— Short task —
Starting with the first line and going through the line that contains "picture [118, 558, 1157, 1165]", write those lines again with "document elements" changed to "page elements" and nothing else altered. Leave out the pictures.

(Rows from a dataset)

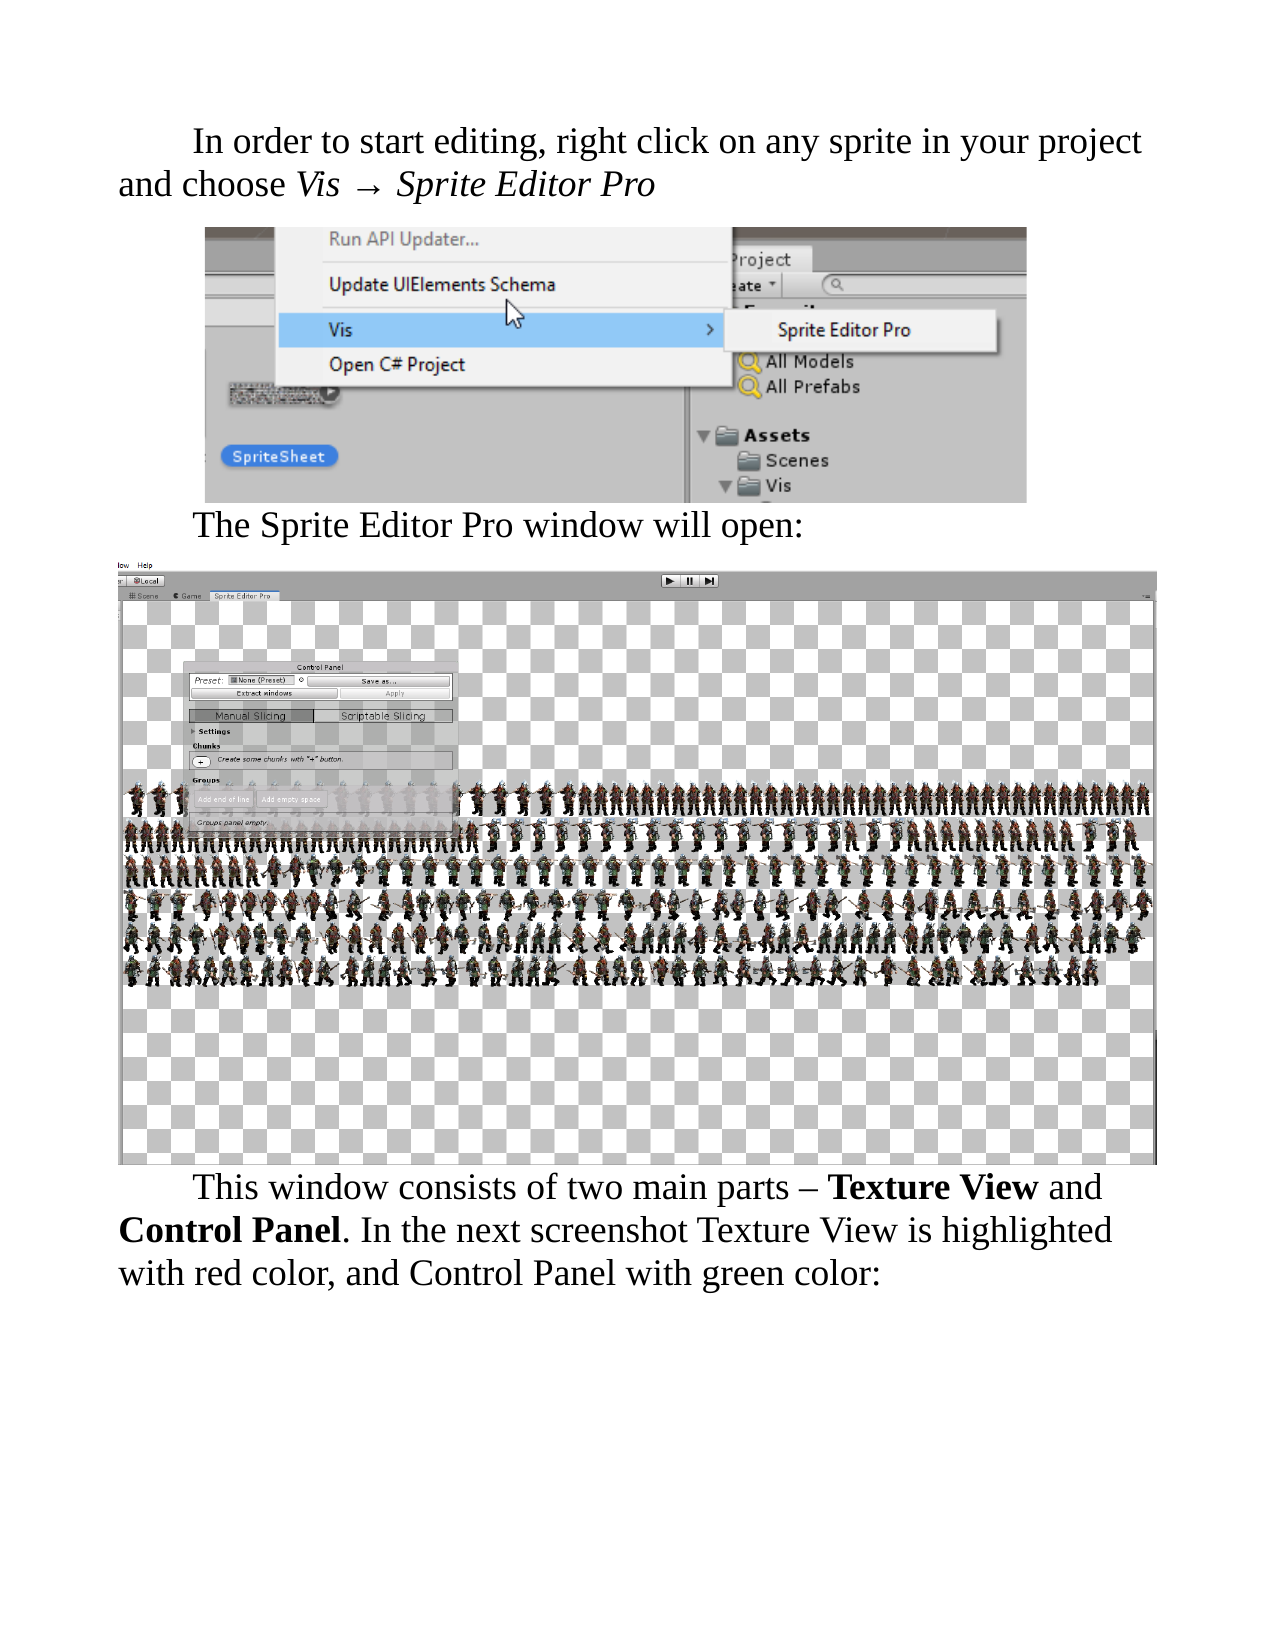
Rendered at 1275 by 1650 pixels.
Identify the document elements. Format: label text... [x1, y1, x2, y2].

picture [204, 227, 1027, 503]
text The Sprite Editor Pro window will open: [118, 217, 1157, 546]
picture [118, 558, 1157, 1165]
text This window consists of two main parts – Texture View and Control Panel. In the next screenshot Texture View is highlighted with red color, and Control Panel with green color: [118, 1165, 1157, 1294]
text In order to start editing, right click on any sprite in your project and choose Vis → Sprite Editor Pro [118, 118, 1157, 204]
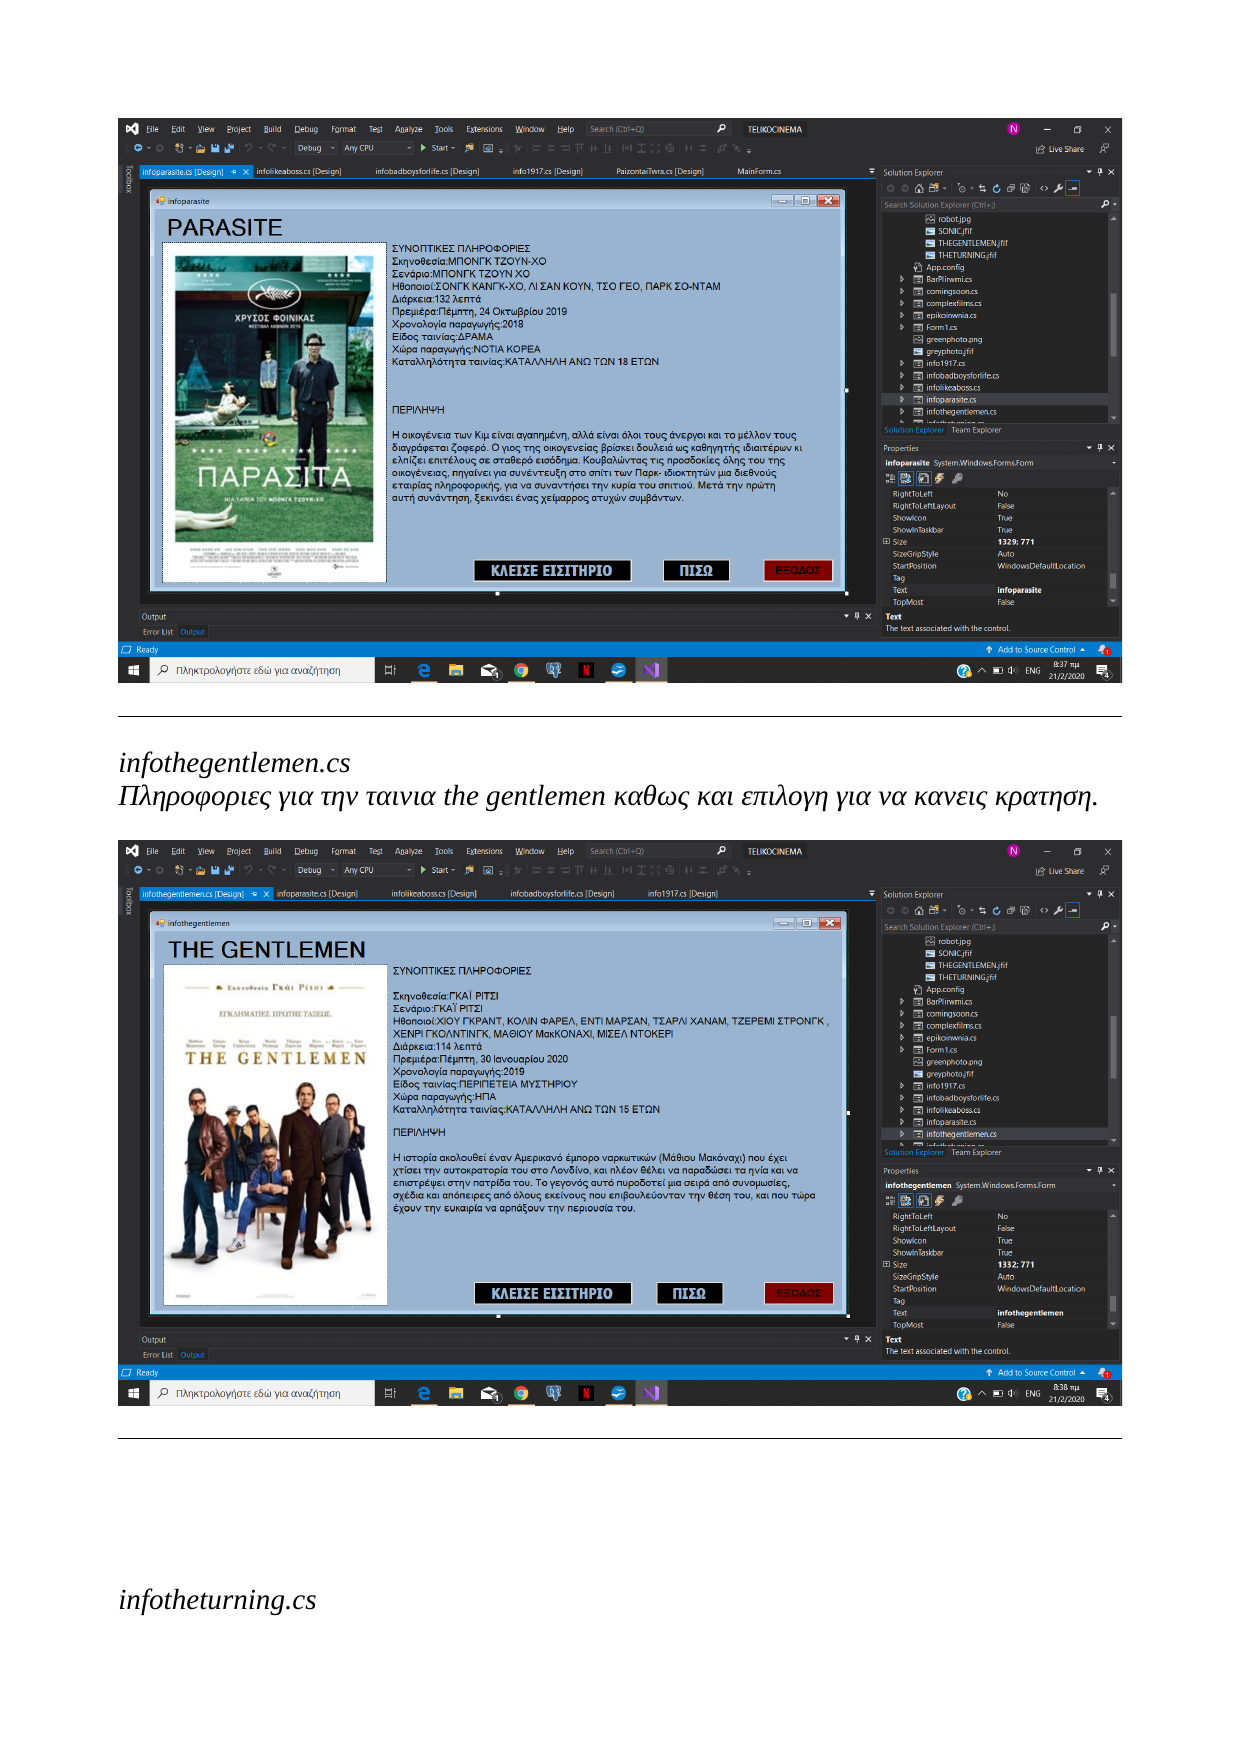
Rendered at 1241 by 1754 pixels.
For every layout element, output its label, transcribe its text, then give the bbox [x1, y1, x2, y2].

picture [118, 840, 1123, 1406]
text infotheturning.cs [118, 1582, 1122, 1616]
text Πληροφοριες για την ταινια the gentlemen καθως και επιλογη για να κανεις κρατηση. [118, 778, 1122, 812]
picture [118, 118, 1123, 683]
text infothegentlemen.cs [118, 745, 1122, 778]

— Output below —
Rendered at 1275 by 1650 pixels.
Identify the page elements. Format: label text... [x1, y1, x2, y2].

picture [204, 227, 1027, 503]
text The Sprite Editor Pro window will open: [118, 217, 1157, 546]
picture [118, 558, 1157, 1165]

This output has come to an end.